- _What is expected_
Exact reproduction of all the entries is required, without any of their pictures.
[Opening Exercise materials section]
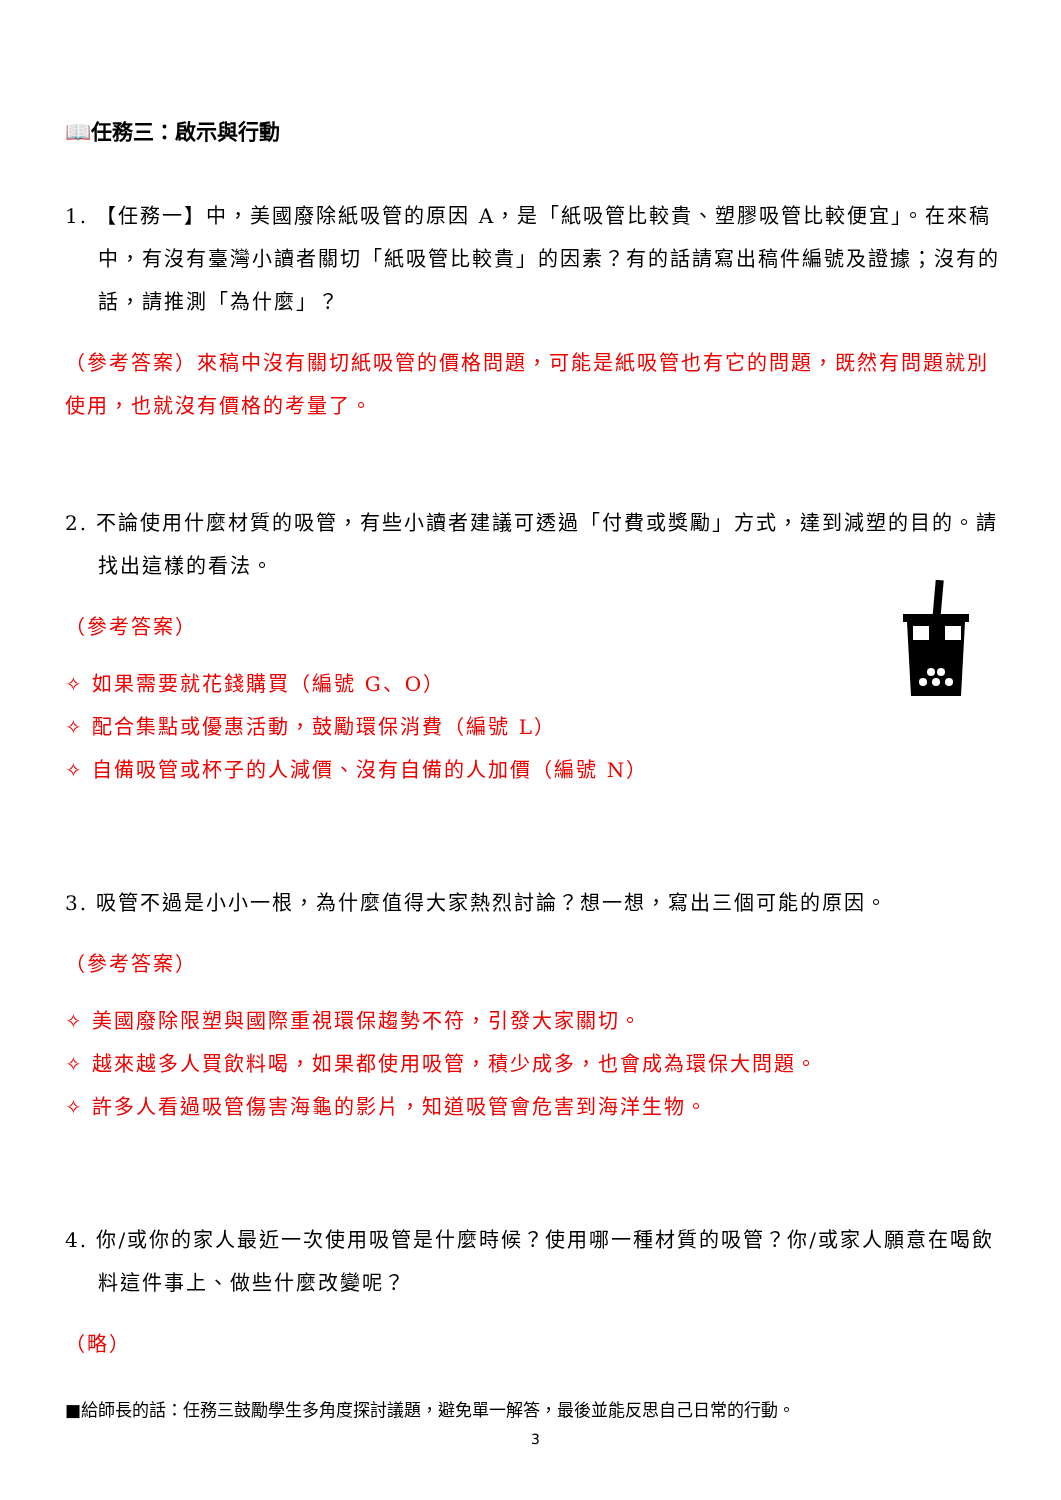📖任務三：啟示與行動
1. 【任務一】中，美國廢除紙吸管的原因 A，是「紙吸管比較貴、塑膠吸管比較便宜」。在來稿中，有沒有臺灣小讀者關切「紙吸管比較貴」的因素？有的話請寫出稿件編號及證據；沒有的話，請推測「為什麼」？
（參考答案）來稿中沒有關切紙吸管的價格問題，可能是紙吸管也有它的問題，既然有問題就別使用，也就沒有價格的考量了。
2. 不論使用什麼材質的吸管，有些小讀者建議可透過「付費或獎勵」方式，達到減塑的目的。請找出這樣的看法。
（參考答案）
✧ 如果需要就花錢購買（編號 G、O）
✧ 配合集點或優惠活動，鼓勵環保消費（編號 L）
✧ 自備吸管或杯子的人減價、沒有自備的人加價（編號 N）
3. 吸管不過是小小一根，為什麼值得大家熱烈討論？想一想，寫出三個可能的原因。
（參考答案）
✧ 美國廢除限塑與國際重視環保趨勢不符，引發大家關切。
✧ 越來越多人買飲料喝，如果都使用吸管，積少成多，也會成為環保大問題。
✧ 許多人看過吸管傷害海龜的影片，知道吸管會危害到海洋生物。
4. 你/或你的家人最近一次使用吸管是什麼時候？使用哪一種材質的吸管？你/或家人願意在喝飲料這件事上、做些什麼改變呢？
（略）
■給師長的話：任務三鼓勵學生多角度探討議題，避免單一解答，最後並能反思自己日常的行動。
3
[Closing Exercise materials section]
- _Written solution_
📖任務三：啟示與行動
1. 【任務一】中，美國廢除紙吸管的原因 A，是「紙吸管比較貴、塑膠吸管比較便宜」。在來稿中，有沒有臺灣小讀者關切「紙吸管比較貴」的因素？有的話請寫出稿件編號及證據；沒有的話，請推測「為什麼」？
（參考答案）來稿中沒有關切紙吸管的價格問題，可能是紙吸管也有它的問題，既然有問題就別使用，也就沒有價格的考量了。
2. 不論使用什麼材質的吸管，有些小讀者建議可透過「付費或獎勵」方式，達到減塑的目的。請找出這樣的看法。
（參考答案）
✧ 如果需要就花錢購買（編號 G、O）
✧ 配合集點或優惠活動，鼓勵環保消費（編號 L）
✧ 自備吸管或杯子的人減價、沒有自備的人加價（編號 N）
3. 吸管不過是小小一根，為什麼值得大家熱烈討論？想一想，寫出三個可能的原因。
（參考答案）
✧ 美國廢除限塑與國際重視環保趨勢不符，引發大家關切。
✧ 越來越多人買飲料喝，如果都使用吸管，積少成多，也會成為環保大問題。
✧ 許多人看過吸管傷害海龜的影片，知道吸管會危害到海洋生物。
4. 你/或你的家人最近一次使用吸管是什麼時候？使用哪一種材質的吸管？你/或家人願意在喝飲料這件事上、做些什麼改變呢？
（略）
■給師長的話：任務三鼓勵學生多角度探討議題，避免單一解答，最後並能反思自己日常的行動。
3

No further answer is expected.